(Excerpts from a dataset)

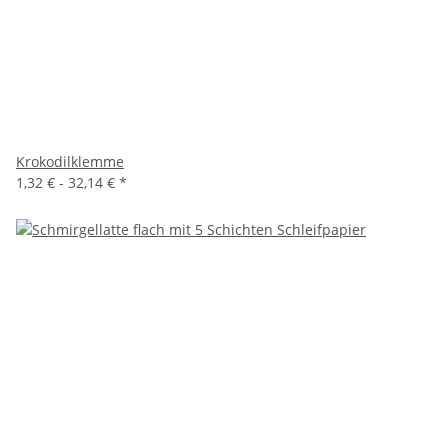
Krokodilklemme
1,32 € -
32,14 €
*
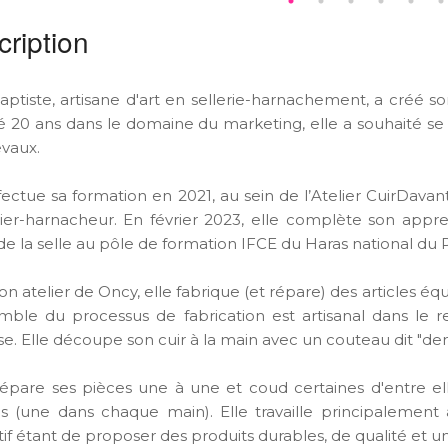
ription
aptiste, artisane d'art en sellerie-harnachement, a créé s
lé 20 ans dans le domaine du marketing, elle a souhaité se r
evaux.
ffectue sa formation en 2021, au sein de l’Atelier CuirDav
lier-harnacheur. En février 2023, elle complète son app
 de la selle au pôle de formation IFCE du Haras national du P
n atelier de Oncy, elle fabrique (et répare) des articles éq
mble du processus de fabrication est artisanal dans le re
ise. Elle découpe son cuir à la main avec un couteau dit "de
répare ses pièces une à une et coud certaines d'entre elle
les (une dans chaque main). Elle travaille principalemen
tif étant de proposer des produits durables, de qualité et u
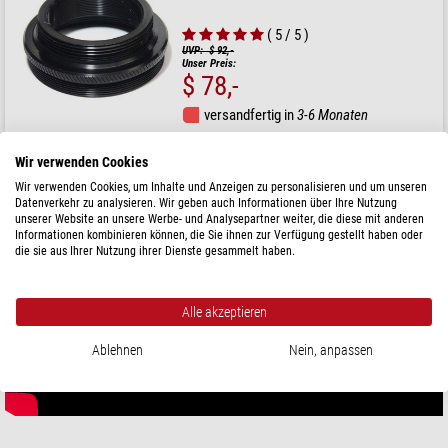
( 5 / 5 )
UVP: $ 92,-
Unser Preis:
$ 78,-
versandfertig in
3-6 Monaten
Wir verwenden Cookies
Wir verwenden Cookies, um Inhalte und Anzeigen zu personalisieren und um unseren
Datenverkehr zu analysieren. Wir geben auch Informationen über Ihre Nutzung
unserer Website an unsere Werbe- und Analysepartner weiter, die diese mit anderen
Informationen kombinieren können, die Sie ihnen zur Verfügung gestellt haben oder
die sie aus Ihrer Nutzung ihrer Dienste gesammelt haben.
Alle akzeptieren
Ablehnen
Nein, anpassen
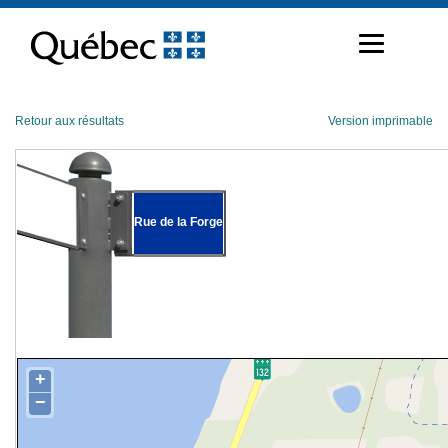
Passer
au
contenu
Retour aux résultats
Version imprimable
Rue de la Forge
+
−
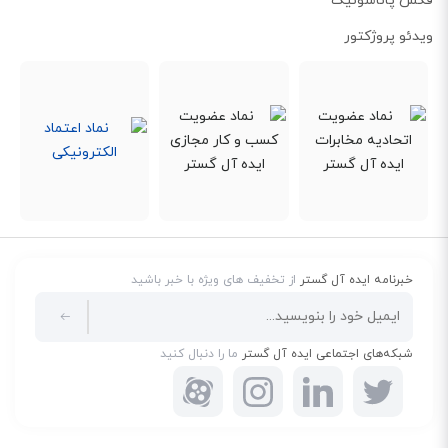
فکس پاناسونیک
امکان برقراری کنفرانس‌های 4 طرفه
ویدئو پروژکتور
جالب است بدانید که با استفاده از تلفن بیسیم پاناسونیک KX-TG6672 می‌توانید
در کنفرانس‌های صوتی شرکت کرده و به صورت همزمان، با حداکثر 4 نفر از مخاطبین
خود، صحبت کنید. این ویژگی و قابلیت را در کمتر مدلی از تلفن‌های بی سیم،
می‌توانید مشاهده کنید.
فناوری DECT 6.0 PLUS
این تکنولوژی، علاوه بر بهبود کیفیت صدای تلفن بیسیم KX-TG6672 می‌تواند از
تداخل آن با سایر دستگاه‌های وایرلس از قبیل مودم‌های وای فای، مایکروویو و ...
هم جلوگیری کند. دقیقا به دلیل DECT 6.0 Plus است که در زمان مکالمه با تلفن
خبرنامه ایده آل گستر
از تخفیف های ویژه با خبر باشید
6672 میزان نویز یا پارازیت، به کمترین مقدار خود می‌رسد.
شبکه‌های اجتماعی ایده آل گستر
ما را دنبال کنید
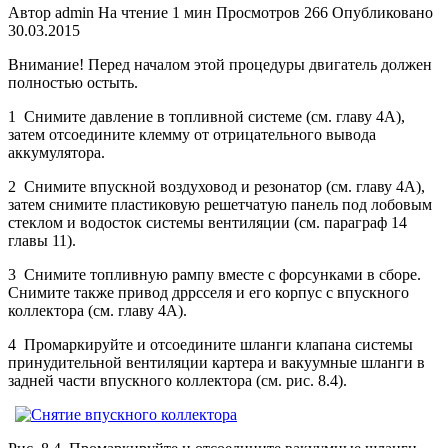
Автор
admin
На чтение
1 мин
Просмотров
266
Опубликовано
30.03.2015
Внимание! Перед началом этой процедуры двигатель должен
полностью остыть.
1 Снимите давление в топливной системе (см. главу 4А),
затем отсоедините клемму от отрицательного вывода
аккумулятора.
2 Снимите впускной воздуховод и резонатор (см. главу 4А),
затем снимите пластиковую решетчатую панель под лобовым
стеклом и водосток системы вентиляции (см. параграф 14
главы 11).
3 Снимите топливную рампу вместе с форсунками в сборе.
Снимите также привод дррсселя и его корпус с впускного
коллектора (см. главу 4А).
4 Промаркируйте и отсоедините шланги клапана системы
принудительной вентиляции картера и вакуумные шланги в
задней части впускного коллектора (см. рис. 8.4).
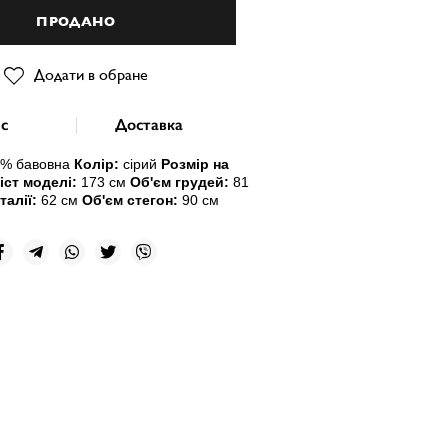
ПРОДАНО
Додати в обране
с
Доставка
% бавовна
Колір:
сіри
й
Розмір на
іст моделі:
173 см
Об'єм грудей:
81
талії:
62 см
Об'єм стегон:
90 см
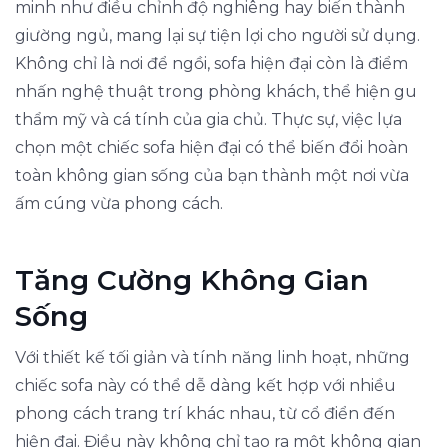
minh như điều chỉnh độ nghiêng hay biến thành
giường ngủ, mang lại sự tiện lợi cho người sử dụng.
Không chỉ là nơi để ngồi, sofa hiện đại còn là điểm
nhấn nghệ thuật trong phòng khách, thể hiện gu
thẩm mỹ và cá tính của gia chủ. Thực sự, việc lựa
chọn một chiếc sofa hiện đại có thể biến đổi hoàn
toàn không gian sống của bạn thành một nơi vừa
ấm cúng vừa phong cách.
Tăng Cường Không Gian
Sống
Với thiết kế tối giản và tính năng linh hoạt, những
chiếc sofa này có thể dễ dàng kết hợp với nhiều
phong cách trang trí khác nhau, từ cổ điển đến
hiện đại. Điều này không chỉ tạo ra một không gian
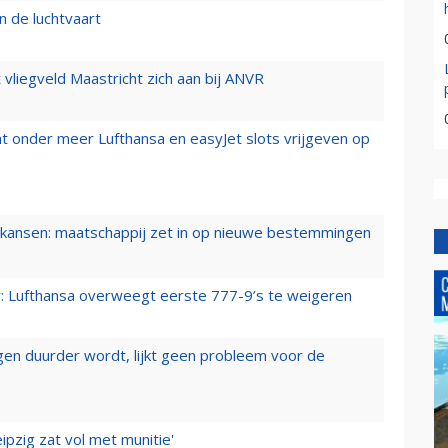
n de luchtvaart
t vliegveld Maastricht zich aan bij ANVR
t onder meer Lufthansa en easyJet slots vrijgeven op
ansen: maatschappij zet in op nieuwe bestemmingen
er: Lufthansa overweegt eerste 777-9’s te weigeren
iegen duurder wordt, lijkt geen probleem voor de
ipzig zat vol met munitie'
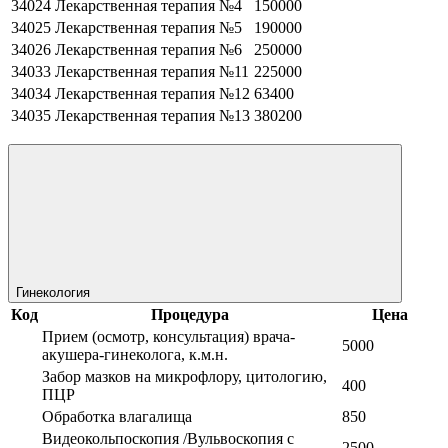
34024
Лекарственная терапия №4
150000
34025
Лекарственная терапия №5
190000
34026
Лекарственная терапия №6
250000
34033
Лекарственная терапия №11
225000
34034
Лекарственная терапия №12
63400
34035
Лекарственная терапия №13
380200
Гинекология
Код
Процедура
Цена
Прием (осмотр, консультация) врача-
5000
акушера-гинеколога, к.м.н.
Забор мазков на микрофлору, цитологию,
400
ПЦР
Обработка влагалища
850
Видеокольпоскопия /Вульвоскопия с
2500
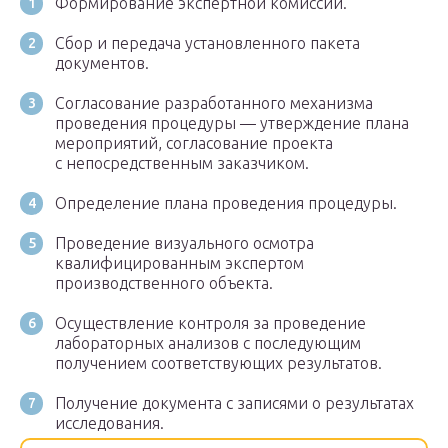
Формирование экспертной комиссии.
Сбор и передача установленного пакета
документов.
Согласование разработанного механизма
проведения процедуры — утверждение плана
мероприятий, согласование проекта
с непосредственным заказчиком.
Определение плана проведения процедуры.
Проведение визуального осмотра
квалифицированным экспертом
производственного объекта.
Осуществление контроля за проведение
лабораторных анализов с последующим
получением соответствующих результатов.
Получение документа с записями о результатах
исследования.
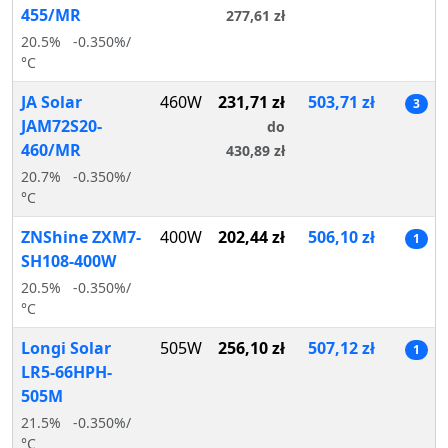
455/MR
277,61 zł
20.5%
-0.350%/
°C
JA Solar
460W
231,71 zł
503,71 zł
3
JAM72S20-
do
460/MR
430,89 zł
20.7%
-0.350%/
°C
ZNShine ZXM7-
400W
202,44 zł
506,10 zł
1
SH108-400W
20.5%
-0.350%/
°C
Longi Solar
505W
256,10 zł
507,12 zł
1
LR5-66HPH-
505M
21.5%
-0.350%/
°C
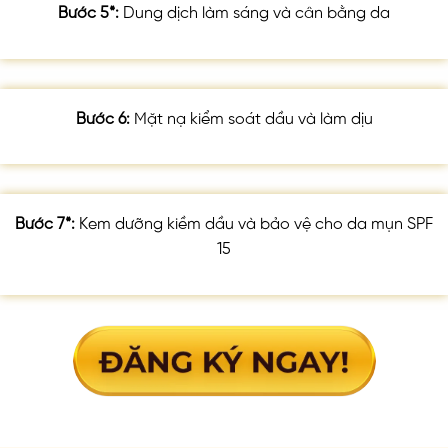
Bước 5*:
Dung dịch làm sáng và cân bằng da
Bước 6:
Mặt nạ kiểm soát dầu và làm dịu
Bước 7*:
Kem dưỡng kiềm dầu và bảo vệ cho da mụn SPF
15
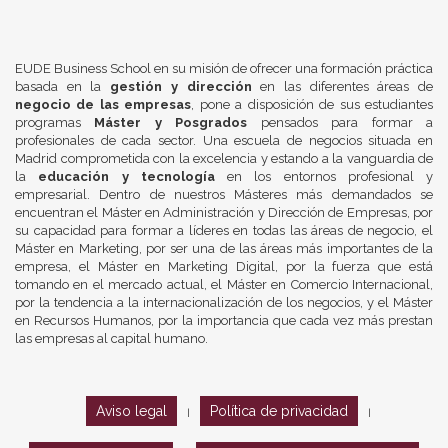
EUDE Business School en su misión de ofrecer una formación práctica
basada en la
gestión y dirección
en las diferentes áreas de
negocio de las empresas
, pone a disposición de sus estudiantes
programas
Máster y Posgrados
pensados para formar a
profesionales de cada sector. Una escuela de negocios situada en
Madrid comprometida con la excelencia y estando a la vanguardia de
la
educación y tecnología
en los entornos profesional y
empresarial. Dentro de nuestros Másteres más demandados se
encuentran el Máster en Administración y Dirección de Empresas, por
su capacidad para formar a líderes en todas las áreas de negocio, el
Máster en Marketing, por ser una de las áreas más importantes de la
empresa, el Máster en Marketing Digital, por la fuerza que está
tomando en el mercado actual, el Máster en Comercio Internacional,
por la tendencia a la internacionalización de los negocios, y el Máster
en Recursos Humanos, por la importancia que cada vez más prestan
las empresas al capital humano.
Aviso legal
Política de privacidad
|
|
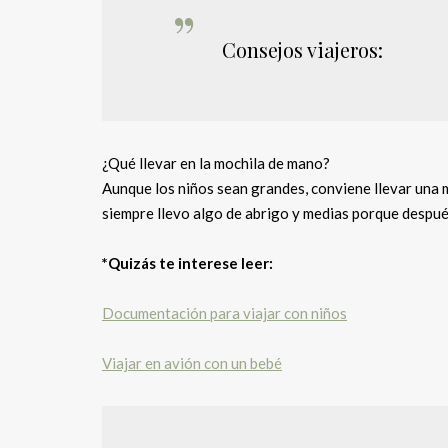
Consejos viajeros:
¿Qué llevar en la mochila de mano?
Aunque los niños sean grandes, conviene llevar una 
siempre llevo algo de abrigo y medias porque después
*Quizás te interese leer:
Documentación para viajar con niños
Viajar en avión con un bebé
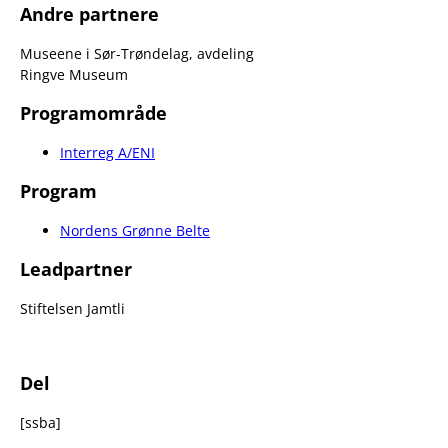
Andre partnere
Museene i Sør-Trøndelag, avdeling
Ringve Museum
Programområde
Interreg A/ENI
Program
Nordens Grønne Belte
Leadpartner
Stiftelsen Jamtli
Del
[ssba]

__TASK PROMPT__
Rewrite the lines above, swapping "Rue de la Forge" for "Rue du Moulin" wherever it appears and changing nothing else. Omit the pictures from your answer.

__EXERCISE RESULT__
Krokodilklemme
1,32 € -
32,14 €
*
ription
aptiste, artisane d'art en sellerie-harnachement, a créé s
lé 20 ans dans le domaine du marketing, elle a souhaité se r
evaux.
ffectue sa formation en 2021, au sein de l’Atelier CuirDav
lier-harnacheur. En février 2023, elle complète son app
 de la selle au pôle de formation IFCE du Haras national du P
n atelier de Oncy, elle fabrique (et répare) des articles éq
mble du processus de fabrication est artisanal dans le re
ise. Elle découpe son cuir à la main avec un couteau dit "de
répare ses pièces une à une et coud certaines d'entre elle
les (une dans chaque main). Elle travaille principalemen
tif étant de proposer des produits durables, de qualité et u
( 5 / 5 )
UVP: $ 92,-
Unser Preis:
$ 78,-
versandfertig in
3-6 Monaten
Wir verwenden Cookies
Wir verwenden Cookies, um Inhalte und Anzeigen zu personalisieren und um unseren
Datenverkehr zu analysieren. Wir geben auch Informationen über Ihre Nutzung
unserer Website an unsere Werbe- und Analysepartner weiter, die diese mit anderen
Informationen kombinieren können, die Sie ihnen zur Verfügung gestellt haben oder
die sie aus Ihrer Nutzung ihrer Dienste gesammelt haben.
Alle akzeptieren
Ablehnen
Nein, anpassen
Passer
au
contenu
Retour aux résultats
Version imprimable
Rue du Moulin
+
−
فکس پاناسونیک
امکان برقراری کنفرانس‌های 4 طرفه
ویدئو پروژکتور
جالب است بدانید که با استفاده از تلفن بیسیم پاناسونیک KX-TG6672 می‌توانید
در کنفرانس‌های صوتی شرکت کرده و به صورت همزمان، با حداکثر 4 نفر از مخاطبین
خود، صحبت کنید. این ویژگی و قابلیت را در کمتر مدلی از تلفن‌های بی سیم،
می‌توانید مشاهده کنید.
فناوری DECT 6.0 PLUS
این تکنولوژی، علاوه بر بهبود کیفیت صدای تلفن بیسیم KX-TG6672 می‌تواند از
تداخل آن با سایر دستگاه‌های وایرلس از قبیل مودم‌های وای فای، مایکروویو و ...
هم جلوگیری کند. دقیقا به دلیل DECT 6.0 Plus است که در زمان مکالمه با تلفن
خبرنامه ایده آل گستر
از تخفیف های ویژه با خبر باشید
6672 میزان نویز یا پارازیت، به کمترین مقدار خود می‌رسد.
شبکه‌های اجتماعی ایده آل گستر
ما را دنبال کنید
Автор
admin
На чтение
1 мин
Просмотров
266
Опубликовано
30.03.2015
Внимание! Перед началом этой процедуры двигатель должен
полностью остыть.
1 Снимите давление в топливной системе (см. главу 4А),
затем отсоедините клемму от отрицательного вывода
аккумулятора.
2 Снимите впускной воздуховод и резонатор (см. главу 4А),
затем снимите пластиковую решетчатую панель под лобовым
стеклом и водосток системы вентиляции (см. параграф 14
главы 11).
3 Снимите топливную рампу вместе с форсунками в сборе.
Снимите также привод дррсселя и его корпус с впускного
коллектора (см. главу 4А).
4 Промаркируйте и отсоедините шланги клапана системы
принудительной вентиляции картера и вакуумные шланги в
задней части впускного коллектора (см. рис. 8.4).
ПРОДАНО
Додати в обране
с
Доставка
% бавовна
Колір:
сіри
й
Розмір на
іст моделі:
173 см
Об'єм грудей:
81
талії:
62 см
Об'єм стегон:
90 см
minh như điều chỉnh độ nghiêng hay biến thành
giường ngủ, mang lại sự tiện lợi cho người sử dụng.
Không chỉ là nơi để ngồi, sofa hiện đại còn là điểm
nhấn nghệ thuật trong phòng khách, thể hiện gu
thẩm mỹ và cá tính của gia chủ. Thực sự, việc lựa
chọn một chiếc sofa hiện đại có thể biến đổi hoàn
toàn không gian sống của bạn thành một nơi vừa
ấm cúng vừa phong cách.
Tăng Cường Không Gian
Sống
Với thiết kế tối giản và tính năng linh hoạt, những
chiếc sofa này có thể dễ dàng kết hợp với nhiều
phong cách trang trí khác nhau, từ cổ điển đến
hiện đại. Điều này không chỉ tạo ra một không gian
n de luchtvaart
t vliegveld Maastricht zich aan bij ANVR
t onder meer Lufthansa en easyJet slots vrijgeven op
ansen: maatschappij zet in op nieuwe bestemmingen
er: Lufthansa overweegt eerste 777-9’s te weigeren
iegen duurder wordt, lijkt geen probleem voor de
ipzig zat vol met munitie'
34024
Лекарственная терапия №4
150000
34025
Лекарственная терапия №5
190000
34026
Лекарственная терапия №6
250000
34033
Лекарственная терапия №11
225000
34034
Лекарственная терапия №12
63400
34035
Лекарственная терапия №13
380200
Гинекология
Код
Процедура
Цена
Прием (осмотр, консультация) врача-
5000
акушера-гинеколога, к.м.н.
Забор мазков на микрофлору, цитологию,
400
ПЦР
Обработка влагалища
850
Видеокольпоскопия /Вульвоскопия с
2500
Формирование экспертной комиссии.
Сбор и передача установленного пакета
документов.
Согласование разработанного механизма
проведения процедуры — утверждение плана
мероприятий, согласование проекта
с непосредственным заказчиком.
Определение плана проведения процедуры.
Проведение визуального осмотра
квалифицированным экспертом
производственного объекта.
Осуществление контроля за проведение
лабораторных анализов с последующим
получением соответствующих результатов.
Получение документа с записями о результатах
исследования.
455/MR
277,61 zł
20.5%
-0.350%/
°C
JA Solar
460W
231,71 zł
503,71 zł
3
JAM72S20-
do
460/MR
430,89 zł
20.7%
-0.350%/
°C
ZNShine ZXM7-
400W
202,44 zł
506,10 zł
1
SH108-400W
20.5%
-0.350%/
°C
Longi Solar
505W
256,10 zł
507,12 zł
1
LR5-66HPH-
505M
21.5%
-0.350%/
°C
Bước 5*:
Dung dịch làm sáng và cân bằng da
Bước 6:
Mặt nạ kiểm soát dầu và làm dịu
Bước 7*:
Kem dưỡng kiềm dầu và bảo vệ cho da mụn SPF
15
EUDE Business School en su misión de ofrecer una formación práctica
basada en la
gestión y dirección
en las diferentes áreas de
negocio de las empresas
, pone a disposición de sus estudiantes
programas
Máster y Posgrados
pensados para formar a
profesionales de cada sector. Una escuela de negocios situada en
Madrid comprometida con la excelencia y estando a la vanguardia de
la
educación y tecnología
en los entornos profesional y
empresarial. Dentro de nuestros Másteres más demandados se
encuentran el Máster en Administración y Dirección de Empresas, por
su capacidad para formar a líderes en todas las áreas de negocio, el
Máster en Marketing, por ser una de las áreas más importantes de la
empresa, el Máster en Marketing Digital, por la fuerza que está
tomando en el mercado actual, el Máster en Comercio Internacional,
por la tendencia a la internacionalización de los negocios, y el Máster
en Recursos Humanos, por la importancia que cada vez más prestan
las empresas al capital humano.
Aviso legal
Política de privacidad
|
|
Consejos viajeros:
¿Qué llevar en la mochila de mano?
Aunque los niños sean grandes, conviene llevar una 
siempre llevo algo de abrigo y medias porque después
*Quizás te interese leer:
Documentación para viajar con niños
Viajar en avión con un bebé
Andre partnere
Museene i Sør-Trøndelag, avdeling
Ringve Museum
Programområde
Interreg A/ENI
Program
Nordens Grønne Belte
Leadpartner
Stiftelsen Jamtli
Del
[ssba]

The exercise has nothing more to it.